To meet the higher standards of business continuity operation and system availability requirements, ICBC took the lead in launching the construction of the "two centers and three centers" project in the domestic industry. The data center (Shanghai) has built two parallel-operated, fast-takeover data centers in the same city and an off-site disaster recovery center in the three parks of Shanghai Waigaoqiao, Jiading, and Beijing Xisanqi to achieve the highest level of disaster recovery deployment.
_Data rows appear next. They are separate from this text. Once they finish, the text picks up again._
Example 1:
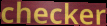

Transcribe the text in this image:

checker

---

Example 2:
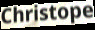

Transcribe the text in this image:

Christope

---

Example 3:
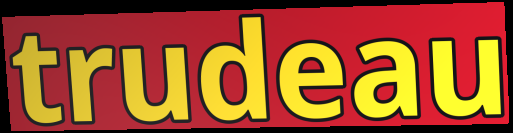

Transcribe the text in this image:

trudeau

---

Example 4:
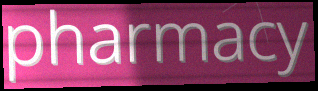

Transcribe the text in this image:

pharmacy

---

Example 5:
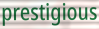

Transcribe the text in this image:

prestigious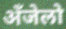
अँजेलो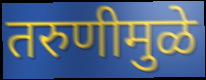
तरुणीमुळे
The information system operates 365 days a year, 24 hours a day.
More than ten years of hard work has not only cast a strong and stable information system in the data center (Shanghai), but also cultivated a team of talents who are determined to forge ahead and pursue excellence. We gather talents and are more committed to training talents. We lead change and are better at controlling change. We expand our horizons and are more willing to share our vision. We pursue dreams and dare to touch them.
brief introduction:
The first stage: Python basic learning
1. Preliminary Grammar
2. Lists, strings and tuples
3. Collections and dictionaries
4. Conditional and looping statements
5. Application of several important built-in functions
6. File operations
7. Functions and their applications
8. Regular expressions
9. Database and Python
10. Sorting algorithm, dynamic programming algorithm, recursive algorithm and other algorithms
The second stage: numpy, pandas, etc. for data cleaning and sorting
1. Organize data (slicing, generating random numbers, copying, broadcasting, sorting, etc.)
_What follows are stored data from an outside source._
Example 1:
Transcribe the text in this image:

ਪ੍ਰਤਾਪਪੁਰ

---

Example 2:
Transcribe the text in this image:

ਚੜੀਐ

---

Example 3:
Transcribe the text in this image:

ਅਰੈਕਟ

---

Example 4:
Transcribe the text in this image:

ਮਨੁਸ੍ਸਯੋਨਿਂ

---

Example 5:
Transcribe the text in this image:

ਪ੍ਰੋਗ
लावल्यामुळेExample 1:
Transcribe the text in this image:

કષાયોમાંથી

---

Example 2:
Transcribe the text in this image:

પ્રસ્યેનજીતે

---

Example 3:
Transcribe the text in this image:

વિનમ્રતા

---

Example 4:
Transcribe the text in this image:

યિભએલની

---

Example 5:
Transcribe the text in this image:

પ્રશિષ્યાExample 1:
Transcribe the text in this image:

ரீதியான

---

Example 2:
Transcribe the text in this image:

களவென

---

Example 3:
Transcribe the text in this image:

2. Various methods of data indexing and selection
3. Grouping, dividing, merging and transforming data
4. Data processing of missing and null values
5. Time series data processing, modeling and forecasting (ARIMA)
6. Processing with Chinese data
7. Data deduplication and outliers
8. Comparison of data sorting and modeling between R language and Python (pandas)
9. Descriptive statistics and inferential statistical analysis
The third stage: Python machine learning algorithm and data mining case summary
1. Logistic regression model for text classification
2. Picture structure and analysis (K-means cluster analysis of pictures)
3. Picture recognition and classification: PCA modeling
4. Two-dimensional handwritten digit recognition (KNN method)
5. Recommendation system and precision marketing (nearest neighbor method, collaborative filtering)
6. Various scenarios of data visualization
7. Text classification of news (TF-IDF guidelines, personal recommendation of travel news)
8. Handwriting recognition
9. Naïve Bayes decision
10. Wine quality classification prediction
11. Grid search and parameter optimization of machine learning
12. Penalized linear regression classifier
13. Use support vector machine to identify and classify
14. Financial time series forecasting (non-ARIMA method)
15. Machine integrated learning algorithm
16. Random simulation, user churn warning, quantitative investment actual combat
Student evaluation:
Teachers conduct in-depth analysis through typical data analysis and mining cases encountered in data analysis. Even beginners can quickly master the ideas and methods of Python data analysis and data mining (including machine learning) to form scientific and effective knowledge Ability structure system framework.
Enterprise evaluation:
This event is rich in content and basically covers the commonly used algorithms and methods of machine learning. Through intensive learning, students have expressed great benefits, gained a deeper understanding of machine learning, and improved their hands-on practical ability. In the subsequent data analysis practice, combined with the needs of our bank's business and operation and maintenance scenarios, we will use the knowledge and methods learned to solve problems better. At the same time, I hope to have more exchanges with CDA data analysts in special topics courses, CDA certification, project consulting and other aspects to achieve more in-depth cooperation.